Exercise input:
⟨

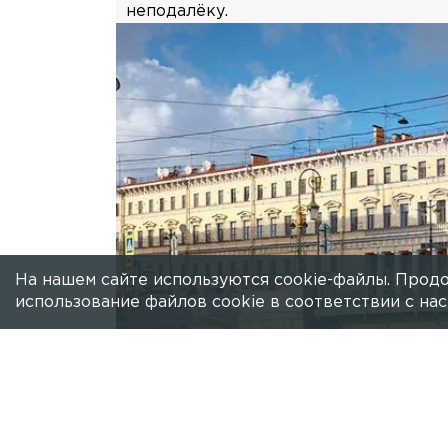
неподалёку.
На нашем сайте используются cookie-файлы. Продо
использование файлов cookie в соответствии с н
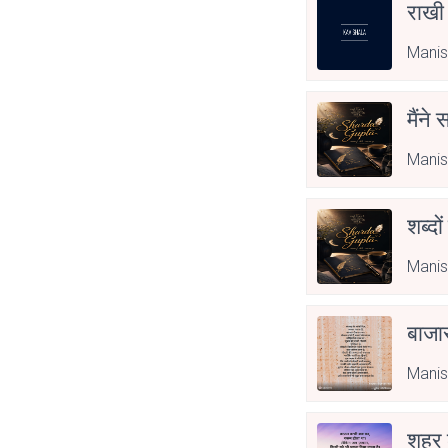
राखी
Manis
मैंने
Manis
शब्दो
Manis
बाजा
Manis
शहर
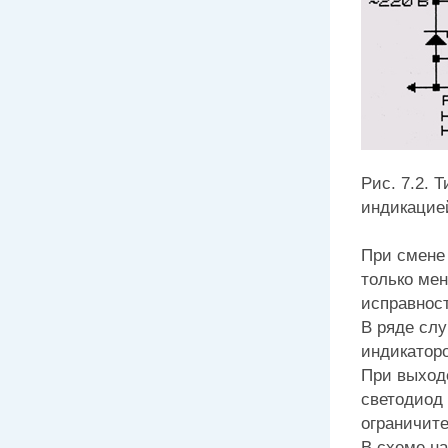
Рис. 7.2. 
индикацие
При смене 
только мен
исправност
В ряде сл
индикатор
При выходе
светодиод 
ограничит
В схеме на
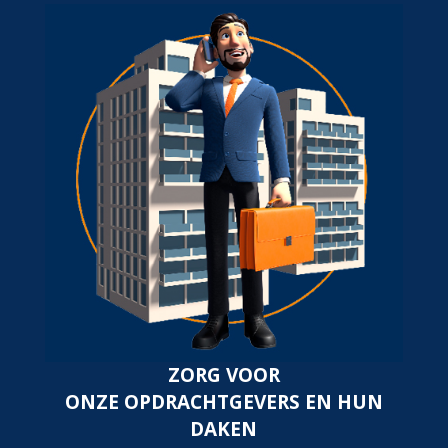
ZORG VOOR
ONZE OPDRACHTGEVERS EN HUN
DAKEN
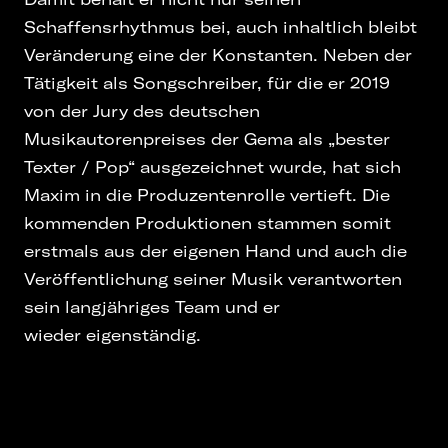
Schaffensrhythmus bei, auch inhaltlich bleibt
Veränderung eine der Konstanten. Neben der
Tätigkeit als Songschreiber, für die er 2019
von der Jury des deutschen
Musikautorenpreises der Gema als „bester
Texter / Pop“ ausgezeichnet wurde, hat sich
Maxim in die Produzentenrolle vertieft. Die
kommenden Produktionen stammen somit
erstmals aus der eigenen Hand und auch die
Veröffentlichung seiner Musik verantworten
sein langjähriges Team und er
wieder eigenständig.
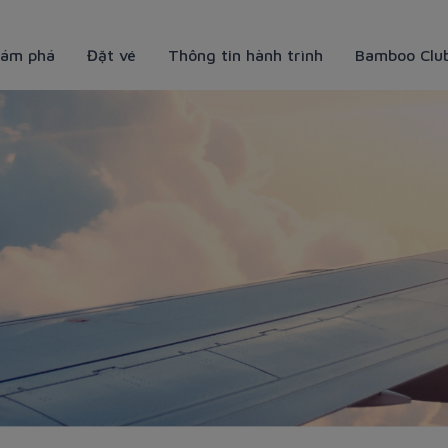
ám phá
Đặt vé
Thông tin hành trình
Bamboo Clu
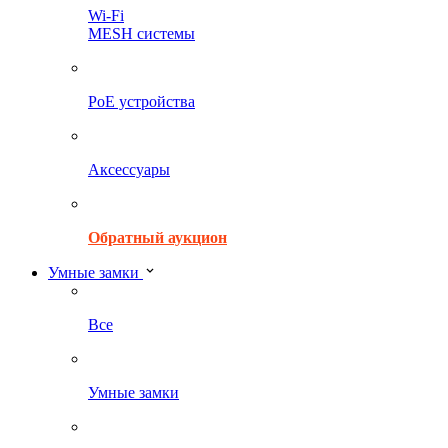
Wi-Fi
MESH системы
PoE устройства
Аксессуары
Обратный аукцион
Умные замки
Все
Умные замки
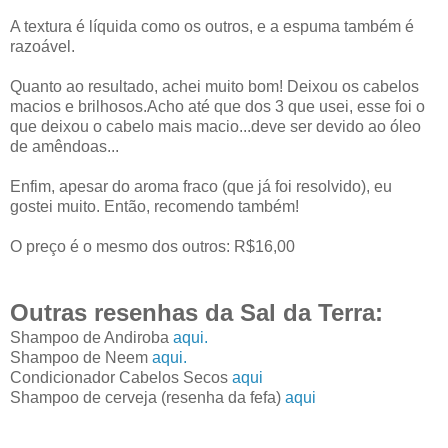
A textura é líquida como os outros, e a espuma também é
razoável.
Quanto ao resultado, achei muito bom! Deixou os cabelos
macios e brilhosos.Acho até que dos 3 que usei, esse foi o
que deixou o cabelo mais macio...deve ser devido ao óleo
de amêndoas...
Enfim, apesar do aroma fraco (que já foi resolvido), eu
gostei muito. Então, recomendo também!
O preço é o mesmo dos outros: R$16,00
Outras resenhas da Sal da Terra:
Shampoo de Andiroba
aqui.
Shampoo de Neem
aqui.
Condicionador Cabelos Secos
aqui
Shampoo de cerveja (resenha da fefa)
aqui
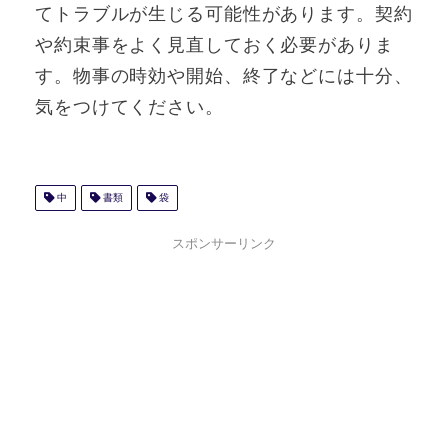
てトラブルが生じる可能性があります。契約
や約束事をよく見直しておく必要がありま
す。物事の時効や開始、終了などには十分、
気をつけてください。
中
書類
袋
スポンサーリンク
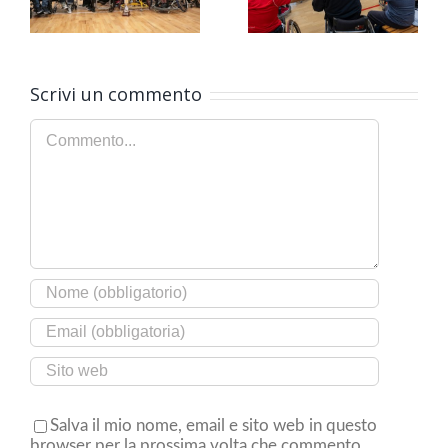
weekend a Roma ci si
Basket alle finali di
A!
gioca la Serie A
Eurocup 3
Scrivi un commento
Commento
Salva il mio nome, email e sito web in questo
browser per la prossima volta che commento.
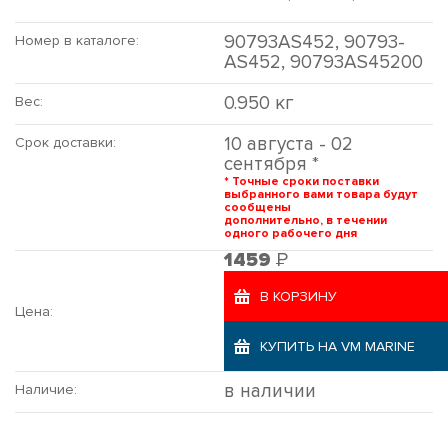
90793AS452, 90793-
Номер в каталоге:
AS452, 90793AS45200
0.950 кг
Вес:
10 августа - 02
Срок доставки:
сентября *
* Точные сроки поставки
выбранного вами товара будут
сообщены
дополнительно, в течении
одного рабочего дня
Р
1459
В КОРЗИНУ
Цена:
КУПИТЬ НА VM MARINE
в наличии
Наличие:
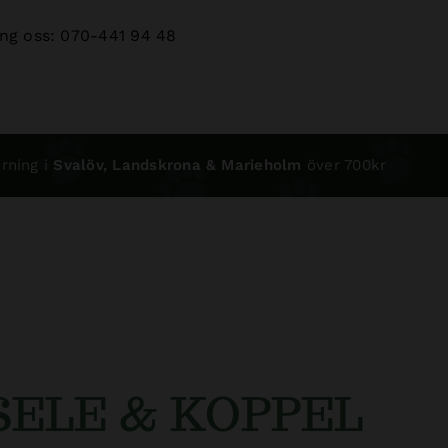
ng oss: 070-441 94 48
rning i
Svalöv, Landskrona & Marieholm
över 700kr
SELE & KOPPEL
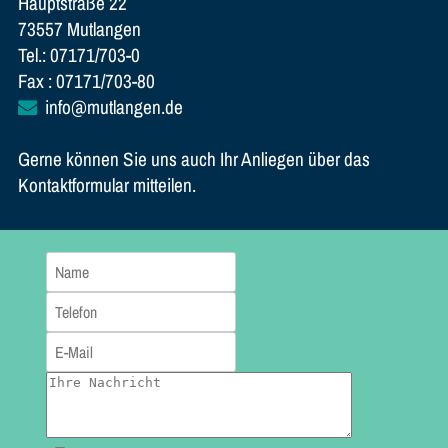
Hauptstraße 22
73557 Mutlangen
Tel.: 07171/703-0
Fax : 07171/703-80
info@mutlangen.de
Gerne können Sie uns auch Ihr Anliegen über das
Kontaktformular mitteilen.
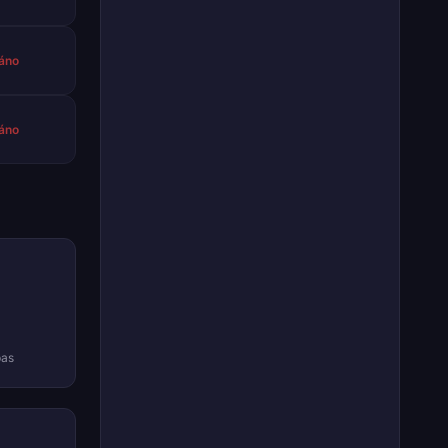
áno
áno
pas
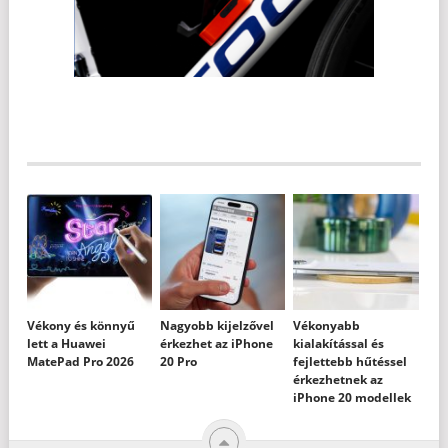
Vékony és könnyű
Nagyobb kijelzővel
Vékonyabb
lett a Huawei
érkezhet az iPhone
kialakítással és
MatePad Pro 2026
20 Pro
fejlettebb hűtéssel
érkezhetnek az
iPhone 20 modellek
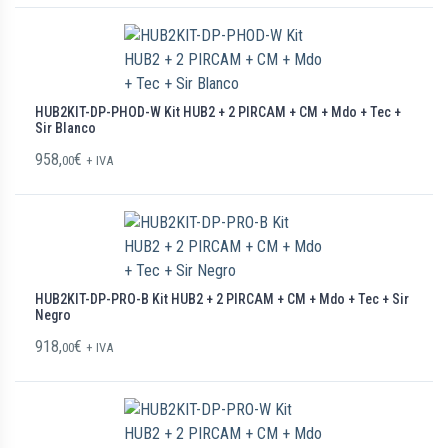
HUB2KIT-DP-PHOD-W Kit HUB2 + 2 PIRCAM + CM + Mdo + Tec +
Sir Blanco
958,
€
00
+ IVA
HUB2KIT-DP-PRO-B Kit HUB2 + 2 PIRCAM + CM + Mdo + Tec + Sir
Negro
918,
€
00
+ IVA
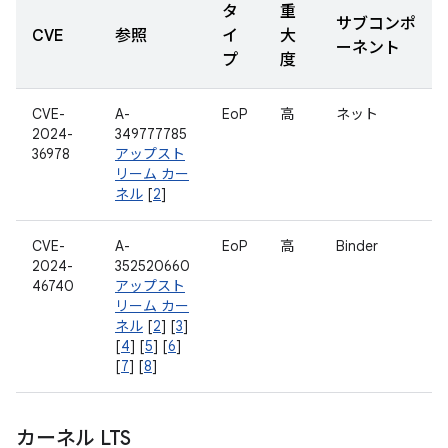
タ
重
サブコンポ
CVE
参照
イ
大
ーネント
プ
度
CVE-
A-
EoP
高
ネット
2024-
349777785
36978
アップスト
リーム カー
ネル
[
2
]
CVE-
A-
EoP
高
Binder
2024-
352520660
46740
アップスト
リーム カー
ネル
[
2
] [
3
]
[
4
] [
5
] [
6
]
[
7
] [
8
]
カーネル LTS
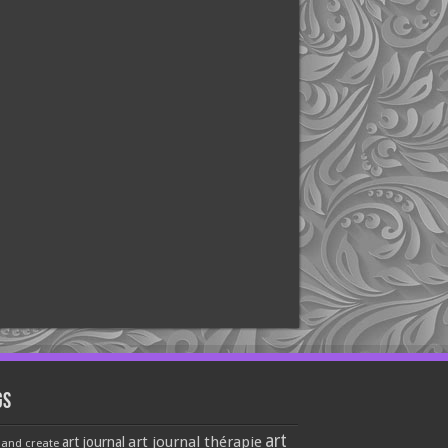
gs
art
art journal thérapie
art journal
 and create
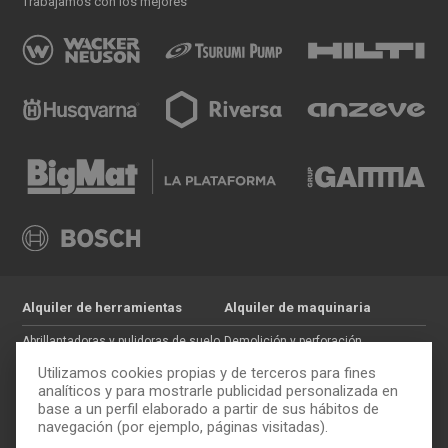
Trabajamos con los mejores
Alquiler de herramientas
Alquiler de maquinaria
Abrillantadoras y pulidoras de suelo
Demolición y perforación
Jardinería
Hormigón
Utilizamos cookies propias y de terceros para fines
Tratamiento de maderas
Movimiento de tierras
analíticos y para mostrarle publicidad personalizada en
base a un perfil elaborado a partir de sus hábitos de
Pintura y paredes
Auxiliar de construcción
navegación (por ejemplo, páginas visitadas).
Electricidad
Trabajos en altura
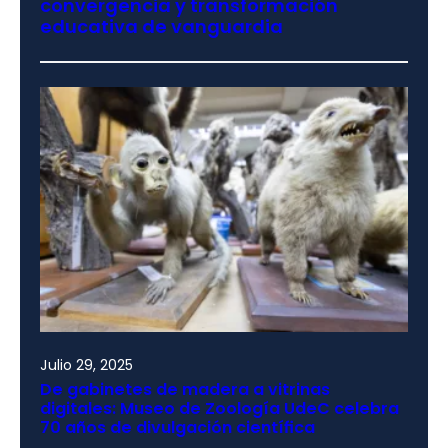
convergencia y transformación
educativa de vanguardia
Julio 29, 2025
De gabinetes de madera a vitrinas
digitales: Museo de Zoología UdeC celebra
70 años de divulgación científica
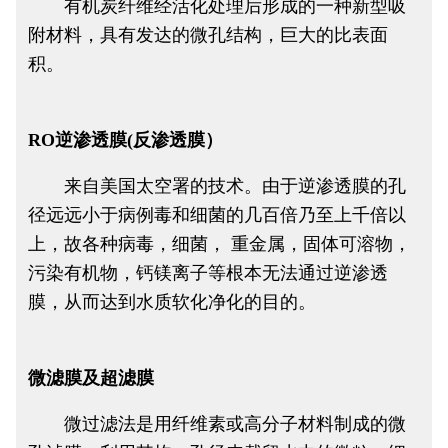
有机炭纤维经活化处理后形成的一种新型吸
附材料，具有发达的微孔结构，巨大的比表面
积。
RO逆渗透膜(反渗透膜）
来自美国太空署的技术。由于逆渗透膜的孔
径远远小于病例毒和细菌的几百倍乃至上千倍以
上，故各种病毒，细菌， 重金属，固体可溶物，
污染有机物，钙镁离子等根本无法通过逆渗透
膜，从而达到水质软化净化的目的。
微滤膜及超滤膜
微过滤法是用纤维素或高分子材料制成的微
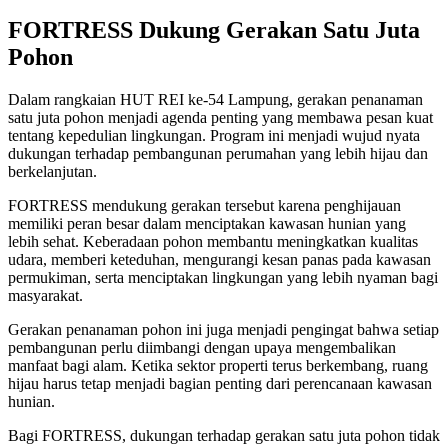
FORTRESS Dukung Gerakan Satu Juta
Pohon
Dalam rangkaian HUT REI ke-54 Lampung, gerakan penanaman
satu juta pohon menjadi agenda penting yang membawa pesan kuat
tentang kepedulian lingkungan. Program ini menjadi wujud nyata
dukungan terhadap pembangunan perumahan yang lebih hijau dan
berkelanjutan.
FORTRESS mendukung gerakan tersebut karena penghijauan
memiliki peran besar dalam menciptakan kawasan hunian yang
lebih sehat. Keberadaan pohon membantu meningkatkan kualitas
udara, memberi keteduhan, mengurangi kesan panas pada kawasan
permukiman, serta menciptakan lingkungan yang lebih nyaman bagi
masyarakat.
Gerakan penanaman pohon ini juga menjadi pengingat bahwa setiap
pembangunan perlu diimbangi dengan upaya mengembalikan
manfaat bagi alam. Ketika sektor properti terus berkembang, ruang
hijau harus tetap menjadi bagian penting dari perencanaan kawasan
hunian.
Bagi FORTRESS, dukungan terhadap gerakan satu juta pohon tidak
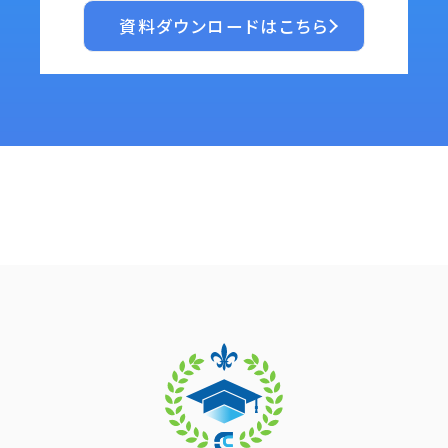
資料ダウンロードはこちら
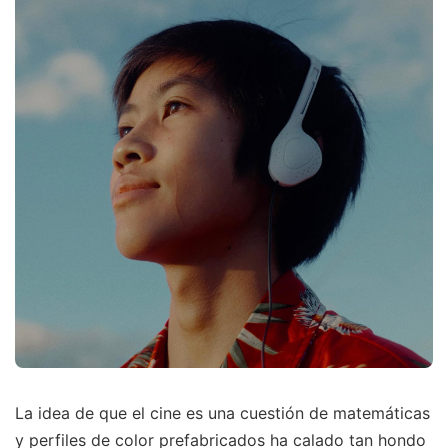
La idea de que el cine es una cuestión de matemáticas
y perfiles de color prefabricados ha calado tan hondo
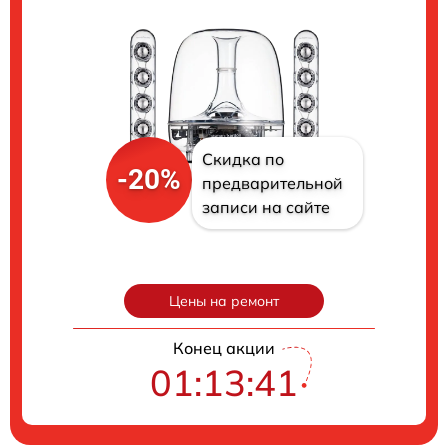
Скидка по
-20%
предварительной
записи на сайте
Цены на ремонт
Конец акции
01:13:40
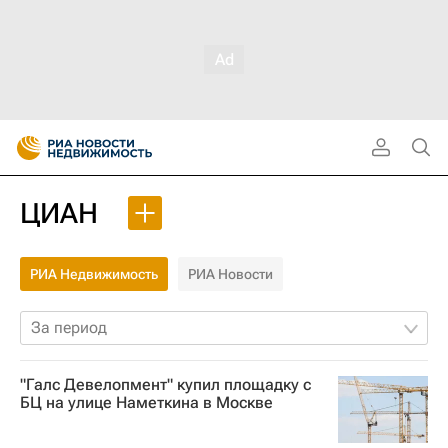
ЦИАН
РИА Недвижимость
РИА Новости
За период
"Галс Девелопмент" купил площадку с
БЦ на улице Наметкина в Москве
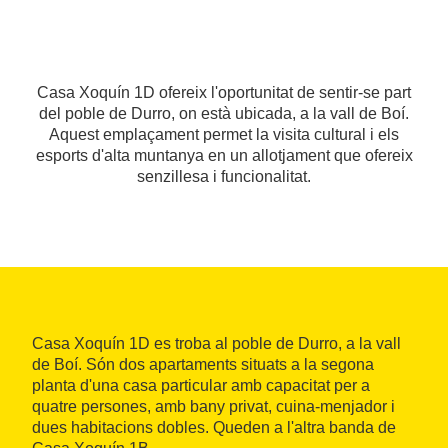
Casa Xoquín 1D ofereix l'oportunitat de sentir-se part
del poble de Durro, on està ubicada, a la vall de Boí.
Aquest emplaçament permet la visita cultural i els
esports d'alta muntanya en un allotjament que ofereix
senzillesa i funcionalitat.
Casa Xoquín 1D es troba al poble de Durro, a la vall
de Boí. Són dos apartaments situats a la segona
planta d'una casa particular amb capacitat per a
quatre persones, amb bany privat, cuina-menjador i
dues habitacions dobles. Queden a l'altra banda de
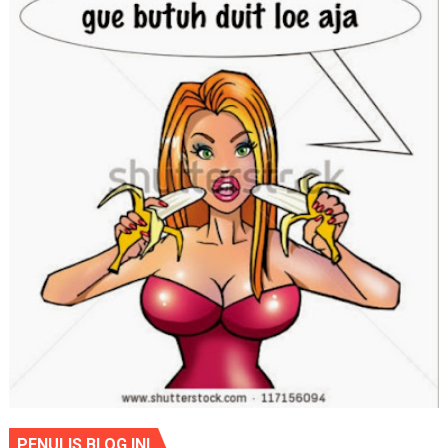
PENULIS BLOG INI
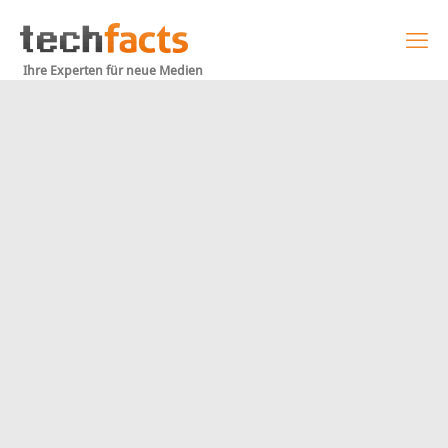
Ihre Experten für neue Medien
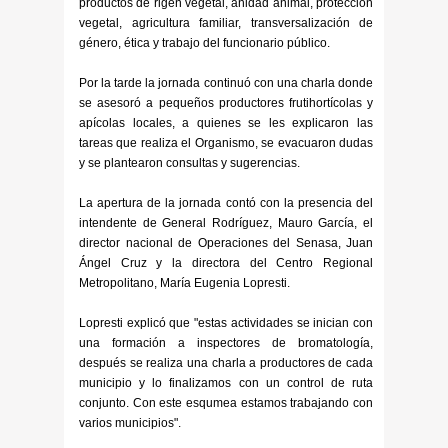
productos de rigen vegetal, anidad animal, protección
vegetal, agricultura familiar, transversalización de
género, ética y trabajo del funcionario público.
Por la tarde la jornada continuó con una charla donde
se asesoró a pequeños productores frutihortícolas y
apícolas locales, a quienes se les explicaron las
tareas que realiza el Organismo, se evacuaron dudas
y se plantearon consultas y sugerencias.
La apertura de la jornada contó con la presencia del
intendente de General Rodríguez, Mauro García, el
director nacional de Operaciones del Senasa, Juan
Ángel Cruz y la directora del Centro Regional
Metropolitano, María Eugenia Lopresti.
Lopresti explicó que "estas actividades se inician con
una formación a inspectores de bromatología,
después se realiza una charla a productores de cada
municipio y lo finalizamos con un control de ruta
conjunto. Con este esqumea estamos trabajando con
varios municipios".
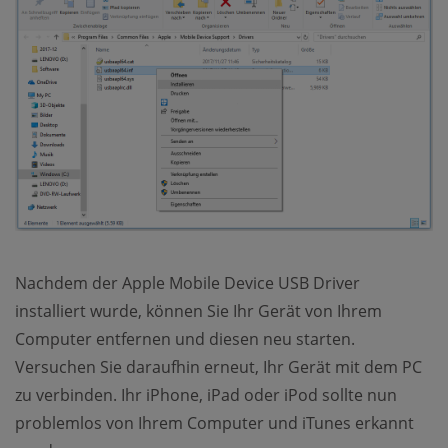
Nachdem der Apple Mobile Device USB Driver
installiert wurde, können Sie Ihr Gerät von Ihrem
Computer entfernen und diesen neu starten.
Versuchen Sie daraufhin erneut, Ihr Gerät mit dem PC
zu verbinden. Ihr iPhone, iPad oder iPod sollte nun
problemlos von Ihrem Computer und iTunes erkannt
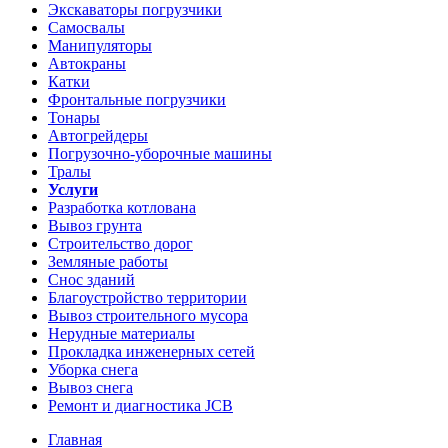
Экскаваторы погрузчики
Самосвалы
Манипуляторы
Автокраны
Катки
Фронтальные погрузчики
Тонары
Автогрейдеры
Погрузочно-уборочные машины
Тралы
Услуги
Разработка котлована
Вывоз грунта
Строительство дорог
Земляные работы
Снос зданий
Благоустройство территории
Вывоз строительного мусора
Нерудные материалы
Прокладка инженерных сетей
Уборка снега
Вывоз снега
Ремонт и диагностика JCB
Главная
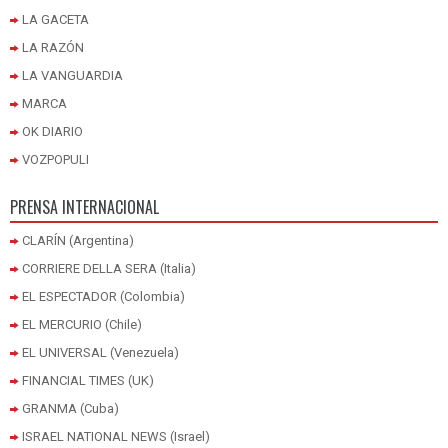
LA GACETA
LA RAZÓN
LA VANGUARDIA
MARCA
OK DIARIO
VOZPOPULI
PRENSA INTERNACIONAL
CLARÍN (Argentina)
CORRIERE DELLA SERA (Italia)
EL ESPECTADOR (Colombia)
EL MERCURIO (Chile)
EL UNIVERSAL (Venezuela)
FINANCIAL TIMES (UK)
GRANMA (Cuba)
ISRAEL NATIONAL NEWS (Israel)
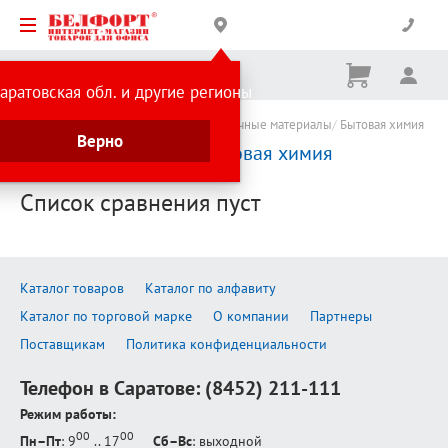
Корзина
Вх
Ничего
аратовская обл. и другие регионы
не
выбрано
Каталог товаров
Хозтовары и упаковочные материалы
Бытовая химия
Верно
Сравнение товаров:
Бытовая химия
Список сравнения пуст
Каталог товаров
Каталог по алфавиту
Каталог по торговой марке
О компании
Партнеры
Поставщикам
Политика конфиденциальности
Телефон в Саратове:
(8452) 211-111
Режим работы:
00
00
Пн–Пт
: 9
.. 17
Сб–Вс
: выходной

⟩

Your objective: Count how many lines in the entries above contain the string "menciptakan", matching case exactly, and give only that number.

Written solution: 2